Unterwegs bei Sète, südlich von Montpellier
Hatte ich schon mal erwähnt, dass man auf einer solchen Tour ziemlich viele Erfahrungen machen kann? Eine davon ist, dass mir, bezogen auf das, was man einpacken sollte oder am besten Zuhause lässt, was man also auf einer solchen Tour mitnimmt, einfach die Erfahrung fehlte. Natürlich habe ich mir Tipps aus dem Internet geholt, mir wochenlang immer mal wieder eine neue Liste erstellt und dann wieder etwas weggestrichen und mir war zum Beispiel auch klar, dass ich einen Satz Reifen mitschleppen kann aber nicht muss. Obwohl die Reifen, wenn sie rechts und links am Tankschutzbügel befestigt würden, bei einem erneuten Umfaller sicherlich nützlich wären.
Ich war zu dem Ergebnis gekommen, dass ich Volumen und Gewicht sparen musste, wollte und konnte. Da hätte ich bei mir anfangen können, aber soviel muss es bei mir dann doch nicht sein. Blieb also nur noch das Gepäck. In dem Paket auf das ich wartete befanden sich Ersatz bzw. Ergänzungen und nachdem es sage und schreibe laut Sendungsverfolgung 7 Tage in Greven / Deutschland herumgelegen oder vielleicht auch geschoben worden war, brachte man es dann endlich wenigsten schon mal über die Grenze nach Frankreich. Unter "Express" verstehe ich eigentlich etwas anderes. Nach 12 Tagen kam es dann endlich an. Nachdem alles ausgetauscht bzw. ergänzt war ging es wieder auf die Piste. Die Carmargue sollte mein nächstes Ziel sein, erreiche sie aber nicht mehr, auch, weil ich bei Starkregen erstmal eine größere Pause einlegen muß. Da hatte ich den ganzen Tag Glück gehabt und konnte eine dunkle Regenwand nach der anderen umfahren oder war einfach nur einen kleinen Tick schneller, will mir der Wettergott zum Schluss noch mal eben zeigen wer der Bessere ist.
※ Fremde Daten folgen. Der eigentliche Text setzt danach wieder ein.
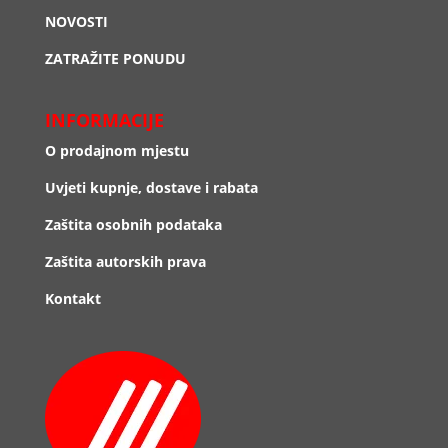
NOVOSTI
ZATRAŽITE PONUDU
INFORMACIJE
O prodajnom mjestu
Uvjeti kupnje, dostave i rabata
Zaštita osobnih podataka
Zaštita autorskih prava
Kontakt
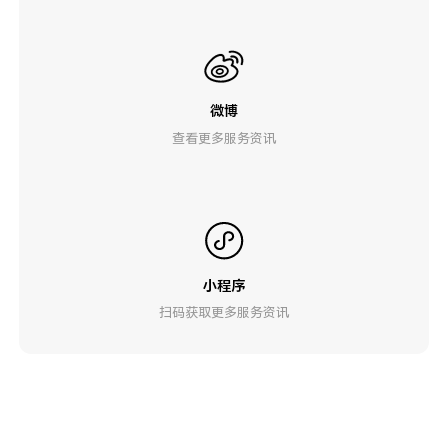
微博
查看更多服务资讯
小程序
扫码获取更多服务资讯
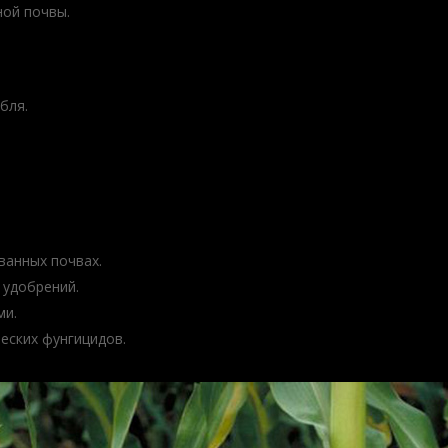
ной почвы.
бля.
ванных почвах.
 удобрений.
ми.
еских фунгицидов.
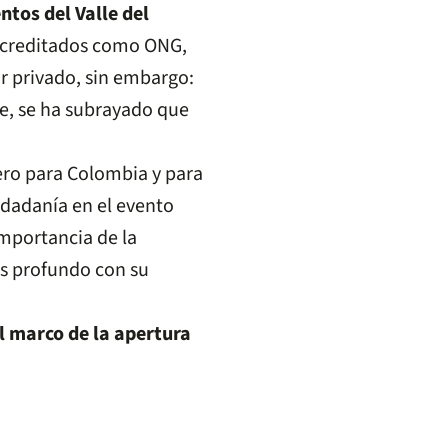
ntos del Valle del
 acreditados como ONG,
r privado, sin embargo:
te, se ha subrayado que
ero para Colombia y para
iudadanía en el evento
mportancia de la
s profundo con su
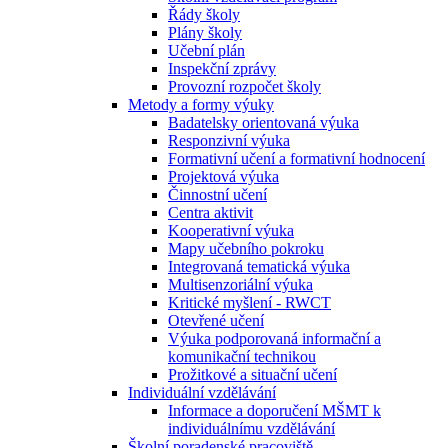
Řády školy
Plány školy
Učební plán
Inspekční zprávy
Provozní rozpočet školy
Metody a formy výuky
Badatelsky orientovaná výuka
Responzivní výuka
Formativní učení a formativní hodnocení
Projektová výuka
Činnostní učení
Centra aktivit
Kooperativní výuka
Mapy učebního pokroku
Integrovaná tematická výuka
Multisenzoriální výuka
Kritické myšlení - RWCT
Otevřené učení
Výuka podporovaná informační a
komunikační technikou
Prožitkové a situační učení
Individuální vzdělávání
Informace a doporučení MŠMT k
individuálnímu vzdělávání
Školní poradenské pracoviště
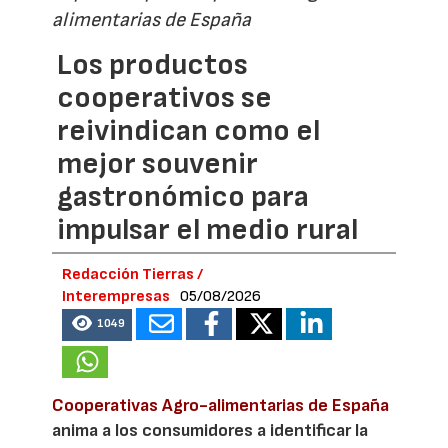
alimentarias de España
Los productos
cooperativos se
reivindican como el
mejor souvenir
gastronómico para
impulsar el medio rural
Redacción Tierras /
Interempresas
05/08/2026
1049
Cooperativas Agro-alimentarias de España
anima a los consumidores a identificar la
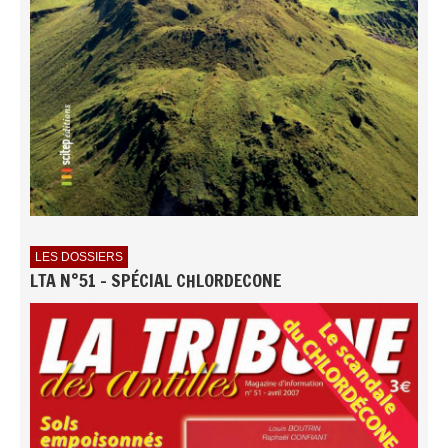
LES DOSSIERS
LTA N°51 - SPÉCIAL CHLORDECONE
Da stehe ich dann hinter einem Baum weil weit und breit kein Dach zu finden ist und versuche irgendwie trocken zu bleiben. Vielleicht hat jemand ja mal den Spruch gehört, schon wieder ein Spruch, "...So schlank, da kann man sich ja hinter einem Baum umziehen". Oder war es eine Laterne? Egal, eine solche Aussage ist natürlich relativ. Ich hätte keine Probleme mich hinter ein 300 jährigen Eiche umzuziehen, hier bin ich schon froh, dass der Baum einen Durchmesser von ca. 20 cm hat. Und umziehen will ich mich schon gar nicht. Und warum überhaupt das Ganze? Weil ich bei schönen Wetter losgefahren war und meine Motorradjeans anhatte.
Das Hotel ist dann mindestens genauso schlecht wie das Wetter. Das einzig saubere sind Bett und Duschkabine. Den Teppichboden im unmittelbaren Benutzungsbereich decke ich nach dem Duschen mit den beiden Badelaken ab. So wie der aussieht kann da alles mögliche drin sein. Anschließend gehe ich zum "Buffalo Grill" und gönne mir eine XXL Portion Spareribs und ein Bierchen.
Vielleicht doch ein paar Wildpferde?
Vielleicht gibt es in der Carmargue tatsächlich noch wilde, weiße Pferde, die meisten jedenfalls scheint man eingefangen zu haben und stehen auf Weiden oder Koppeln. Als ich "Saintes-Maries-de-la-mer" erreiche ist das Bild des weißen Pferdes auch hier allgegenwärtig und sei es nur als Statue in einem Brunnen. Ansonsten ist "Saintes-Maries-de-la-mer", etwa 50 km unterhalb von Nimes, ein netter kleiner Touristenort am Meer zur einen und an den Lagunen ins Landesinnere zur andere Seite gelegen. Mir gefällt die niedrige Bauweise der Häuser und auch die Touristenshops und sonstigen Geschäfte fallen fast schon ein wenig nur am Rande auf. Die Straße führt aus dem Ort wieder heraus Richtung Norden und durchquert ein weites Lagunengebiet. Wie schon im Delta des Ebro bei Amposta sind auch hier unglaublich viele Flamingos zu sehen. Hier stehen sie fast greifbar nahe an der Straße und lassen sich, vermutlich durch den normalen Fahrzeugverkehr schon konditioniert erst durch das Geräusch meines Motorrades aufschrecken und fliegen davon.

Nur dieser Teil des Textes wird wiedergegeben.